Sur 2 500 mètres carrés, le visiteur peut ainsi découvrir, sous bien des facettes différentes la scène artistique marocaine contemporaine. Arts plastiques, design, vidéo, architecture, mode : les œuvres d’artistes confirmés côtoient celles de jeunes talents émergents : cette exposition est l’une des plus importantes jamais consacrées en France à la scène artistique contemporaine d’un autre pays. L’auditorium propose aussi une série de concerts, spectacles vivants projections et conférences qui permettent de comprendre le Maroc d’aujourd’hui et d’aborder les questions du politique, de la religion, du féminisme, des médias, de l’économie, des langues, de la littérature, ainsi que du nouveau paysage de l’art contemporain.

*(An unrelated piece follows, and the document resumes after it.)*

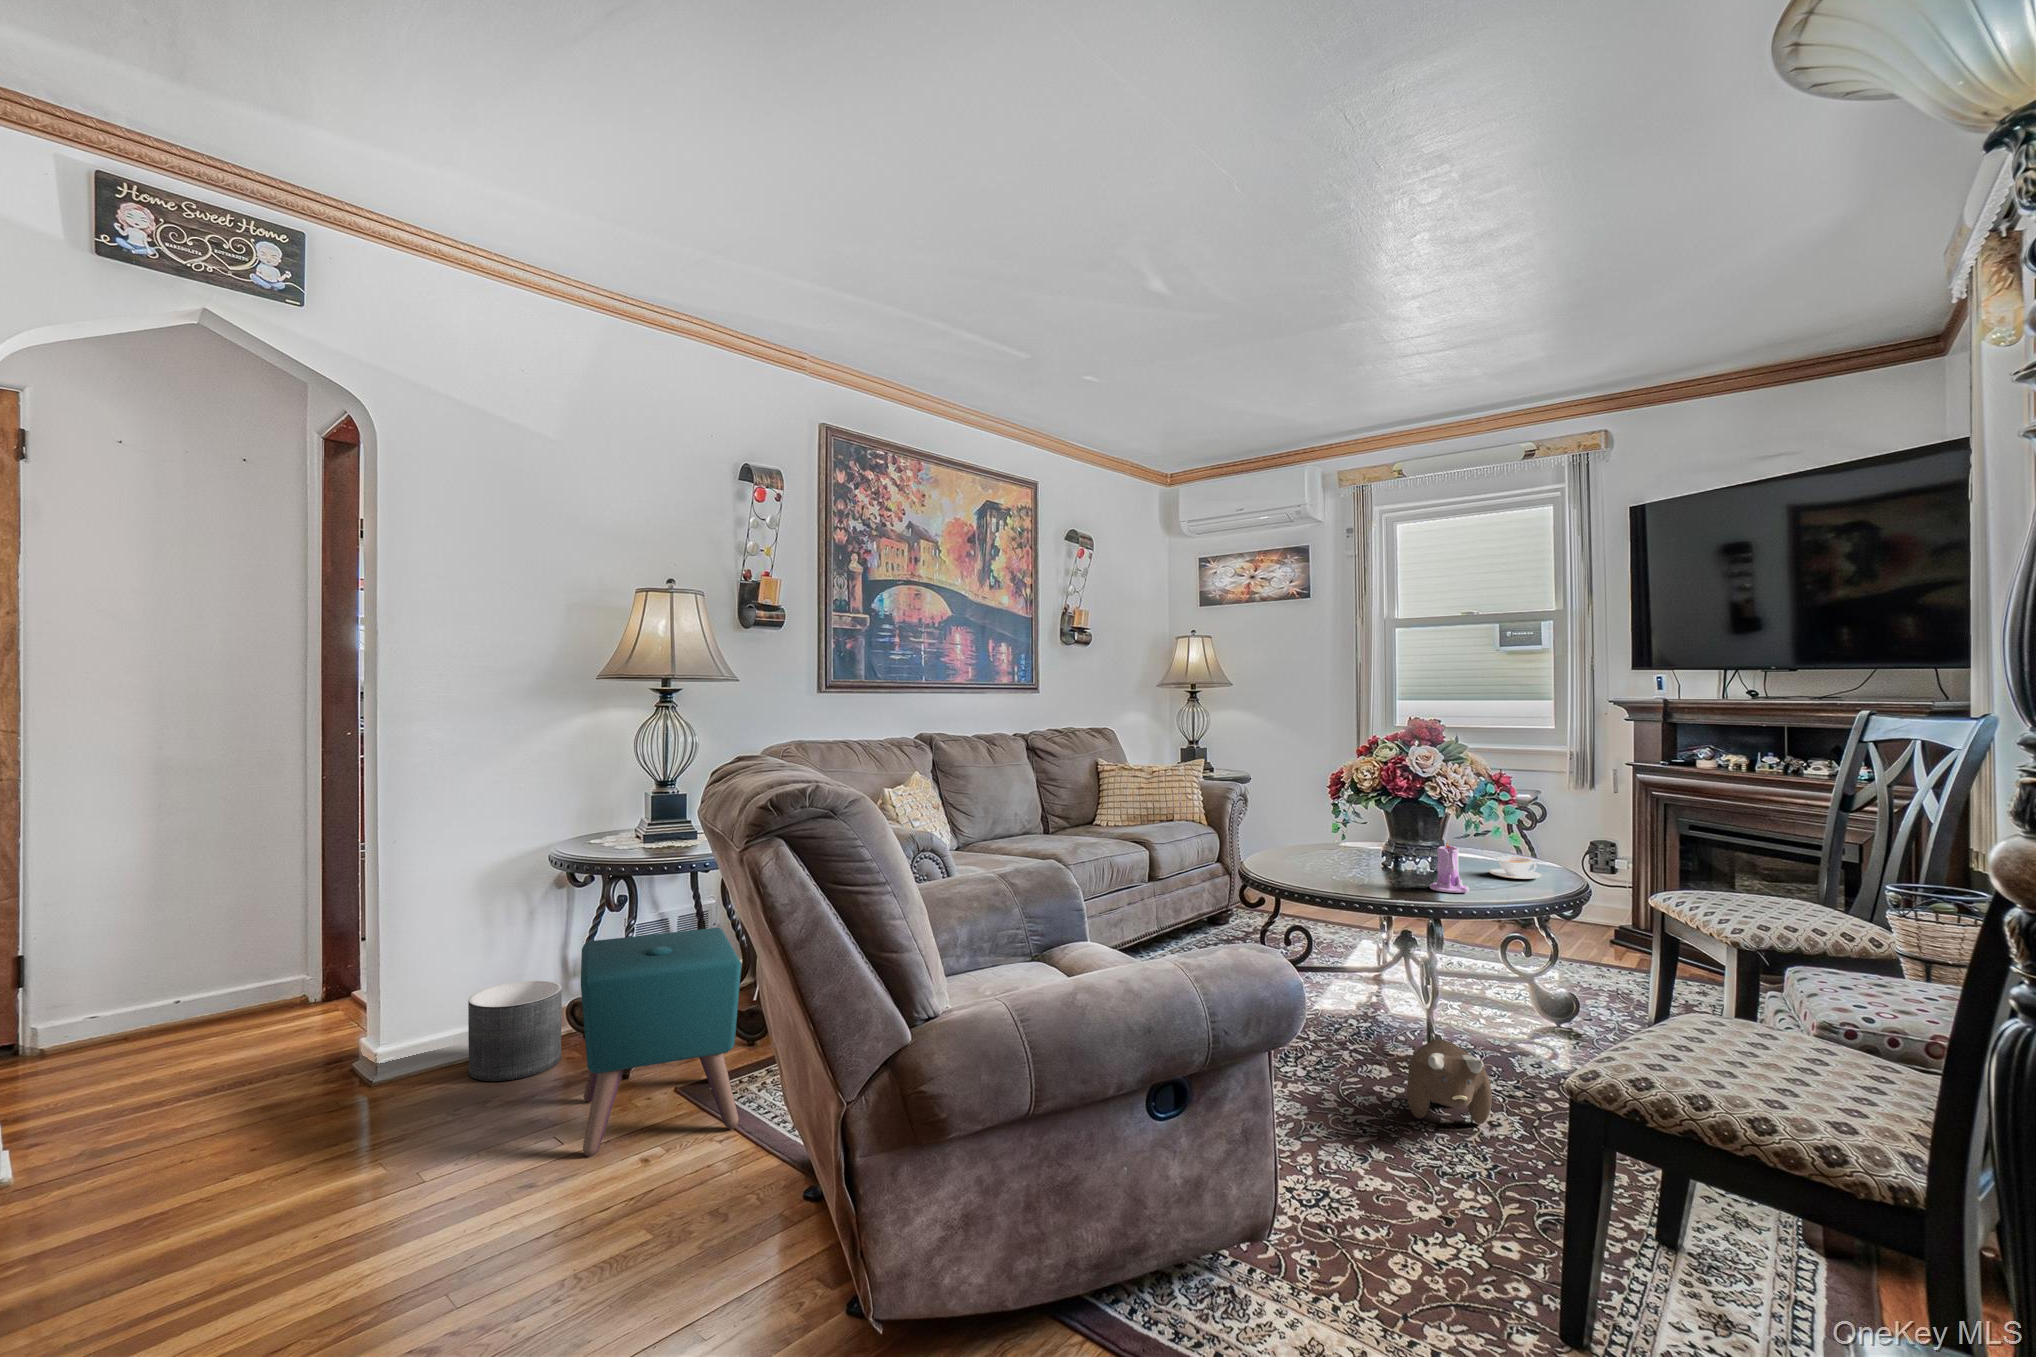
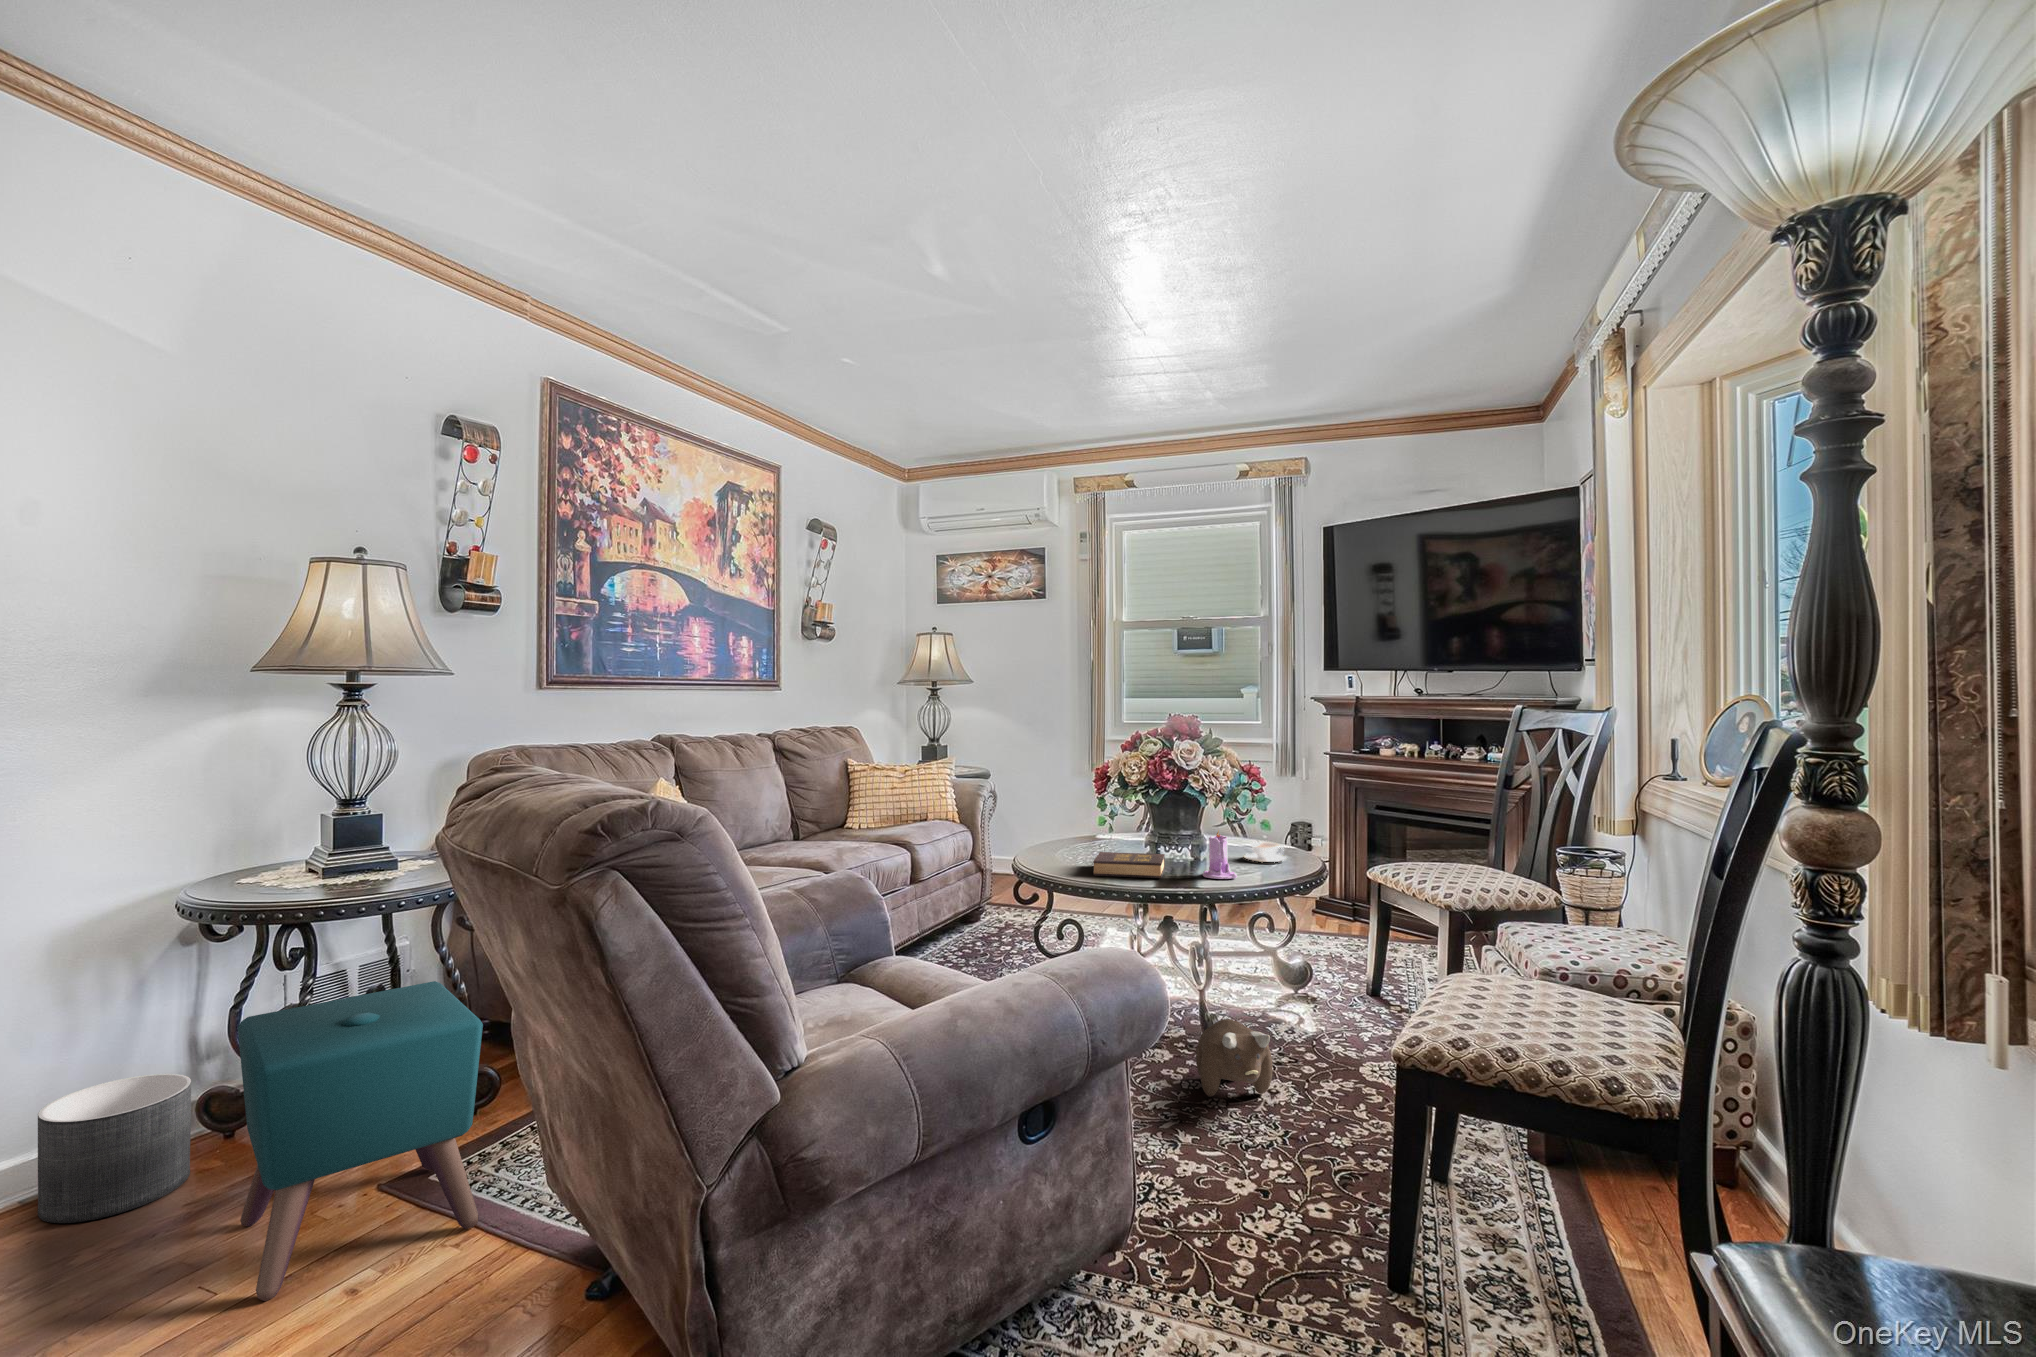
hardback book: none [1308,857,1390,887] -> present [1093,852,1165,878]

Cocote minute / Minute… cocotte !
Impossible de faire l’inventaire d’une production hétéroclite à travers laquelle le visiteur déambule ave plus ou moins d’enthousiasme, se reposant à l’occasion dans l’un ou l’autres des multiples « coins salons » conviviaux (avec tapis et poufs) : ce qui attire le regard – et régénère les esprits, en ces temps post-traumatiques, ce sont évidemment les œuvres qui résonnent avec l’actualité.

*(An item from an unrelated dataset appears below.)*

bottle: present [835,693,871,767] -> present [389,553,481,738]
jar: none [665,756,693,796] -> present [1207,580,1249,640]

Comme ces cocottes minutes-explosées intitulées « Monde Arabe sous pression » de la jeune artiste Batoul S’himi.
Ce sont, comme par hasard, les femmes qui, probablement, revendiquent avec le plus de force et d’originalité le droit à la liberté d’exister… et de vivre. Les tabous sont ainsi questionnés, remis en question, moqués ou bien carrément pulvérisés.
Les interdits volent en éclats : éclats de rire, éclats de lumière, éclats de sang aussi… et de douleur. L’humour est au rendez-vous, même s’il grince, même s’il pique et sort ses griffes.
Safaa Mazirh expose la photo de son corps nu recroquevillé sous une table, Safaa Erruas détourne des oreillers-coussins, si symboliques de l’hospitalité Marocaine, et les voilà truffés d’aiguilles, Fatima Mazmouz enceinte jusqu’aux dents mais bottée de cuir noir s’affiche en string, soutien-gorge et burka dans sa série « Super Oum».
L’humour à mort encore et toujours…
Quant à la toute jeune vidéaste Nadia Bensallam, elle se fait filmer « 2 minutes 45 » dans une rue à Marrakech, en burka noire intégrale ne laissant percer que ses yeux… mais qui s’arrête aux genoux, dévoilant ses mollets nus juchés sur des talons hauts :les regards des passants et surtout leurs commentaires fusent, dont celui-ci provenant d’une jeune homme : « Honte sur toi, tu insultes l’islam ! J’espère que tu vas mourir dans un accident ! »
Le mouvement féministe marocain est l’un des plus puissants dans le monde arabe, il est très relayé par cette génération de femmes artistes débridées qui n’hésitent pas à s’exposer, au risque de leur vie.
Puisse leurs audace contribuer à l’ouverture des esprits : si des millions de français, qui n’ont jamais ouvert l’hebdo satyrique, aujourd’hui se sentent « Charlie », ils devraient courir voir les oeuvres de tous ces artistes… pour manifester, encore et toujours contre le terrorisme et l’intolérance.
Et puisse l’extrait du « Préambule de la Constitution Marocaine » signée le 29 juillet 2011, affiché sur le parvis de L’IMA (en arabe, en berbère, en hébreu et en français) faire écho dans toutes les consciences, quelque soient leurs convictions religieuses : elle revendique la diversité culturelle de son héritage « nourrie et enrichie de ses affluents africains, andalous, hébraïque et méditerranéen » et affirme « l’attachement aux valeurs d’ouverture, de modération, de tolérance et de dialogue »… tout un programme !
Exposition à l’IMA (Institut du Monde Arabe) prolongation jusqu’au 1er mars.